Mentorship, Colleagues, and Influence
Within Harvard and the NBER, Feldstein mentored young scholars and cultivated a collaborative culture that valued careful identification, data, and policy relevance. He built bridges among economists working in microeconomics, macroeconomics, public finance, and international economics, and he supported initiatives that enabled researchers to access administrative records and large datasets. His colleagues, among them Robert Hall, Christina Romer, James Poterba, and Ben Bernanke, worked with him in shaping the profession's standards and institutions, while a wide circle of students and coauthors carried his influence into academia, central banking, and government.
Public Voice and Honors
Beyond academia, Feldstein communicated complex ideas to broad audiences. He wrote frequent columns and essays for outlets such as the Wall Street Journal and Foreign Affairs, explaining the economics of deficits, tax reform, financial crises, and the risks and promises of global integration. He drew early attention to the structural vulnerabilities of the euro area and warned about the challenges of monetary union without full fiscal integration. His contributions were recognized with some of the profession's highest accolades, including the John Bates Clark Medal. He later served as president of the American Economic Association and was elected to leading scholarly academies in the United States.
Personal Life and Legacy
Feldstein married Kathleen Feldstein, an economist and writer, and their partnership extended from personal life to shared interests in policy and public discussion. Those who worked with him recall his combination of intellectual independence, empirical rigor, and institutional entrepreneurship. He demonstrated how academic research could illuminate real policy choices, yet he also emphasized the uncertainties and trade-offs that responsible policymakers must face.
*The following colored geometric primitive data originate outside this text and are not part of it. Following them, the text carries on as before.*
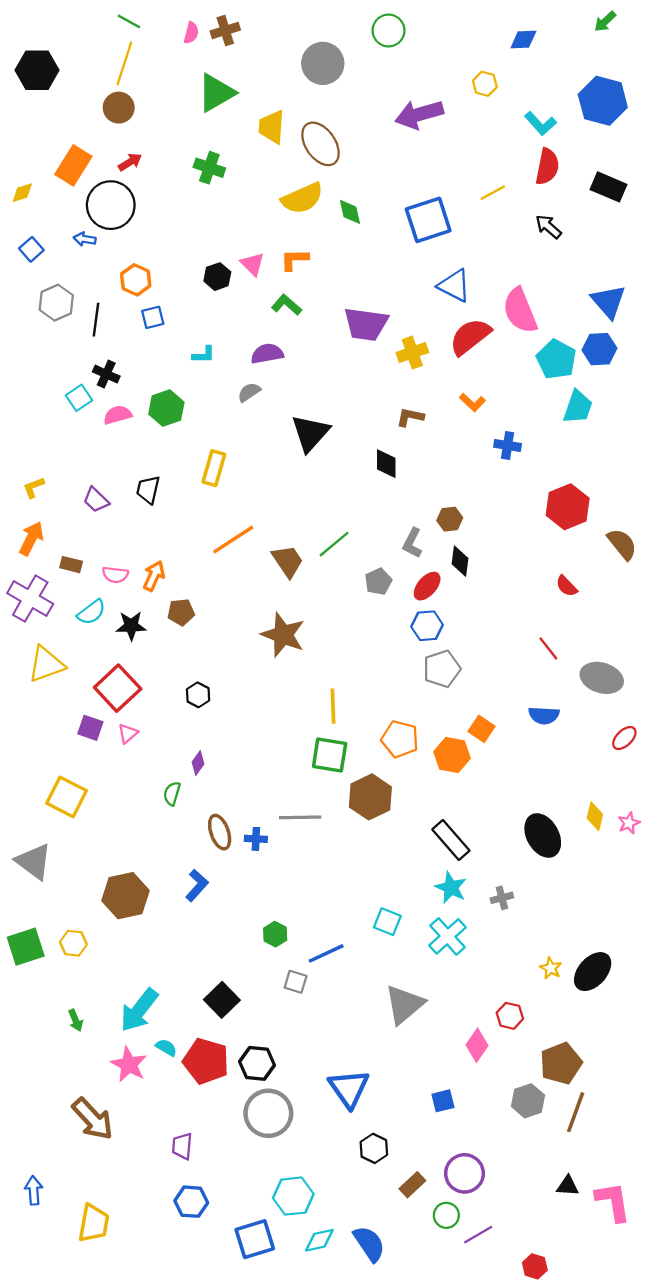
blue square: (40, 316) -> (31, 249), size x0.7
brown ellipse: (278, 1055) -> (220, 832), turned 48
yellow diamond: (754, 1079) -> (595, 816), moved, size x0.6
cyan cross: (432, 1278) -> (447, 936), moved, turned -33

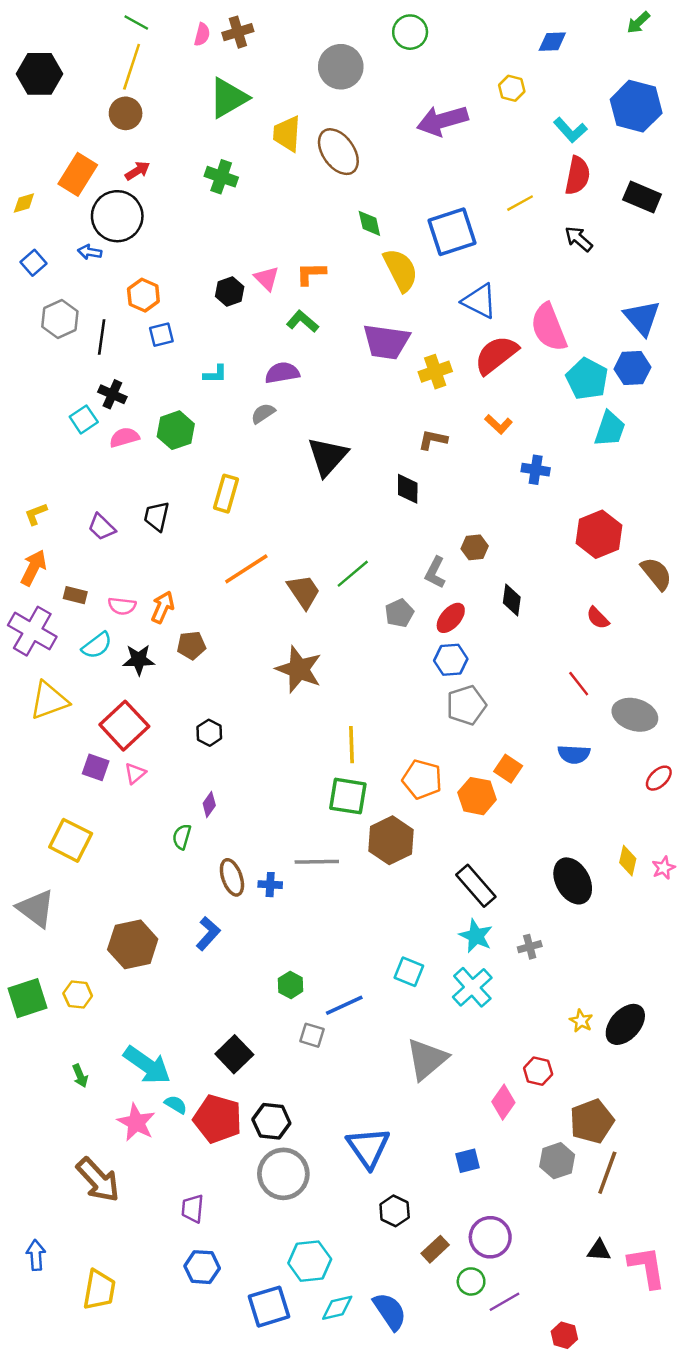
yellow semicircle: (302, 198) -> (401, 270), moved, turned -93
black diamond: (460, 561) -> (512, 600), moved
cyan arrow: (139, 1010) -> (147, 1065), turned -93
The institutions he strengthened, especially the NBER, and the many economists he trained and supported, remain central to economic research and policy analysis.
Final Years
Feldstein continued to teach, write, and advise long after leaving government service. During the financial turmoil of the late 2000s and the subsequent recovery, he offered guidance on financial stability, fiscal consolidation, and growth. He remained active in debates over entitlement reform and tax policy, arguing for sustainable public finances while safeguarding incentives for work and investment. Martin S. Feldstein died in 2019 at the age of 80. His legacy endures in the research agendas he helped define, the students and colleagues he inspired, and the institutions he built to connect economic science with the challenges of public policy.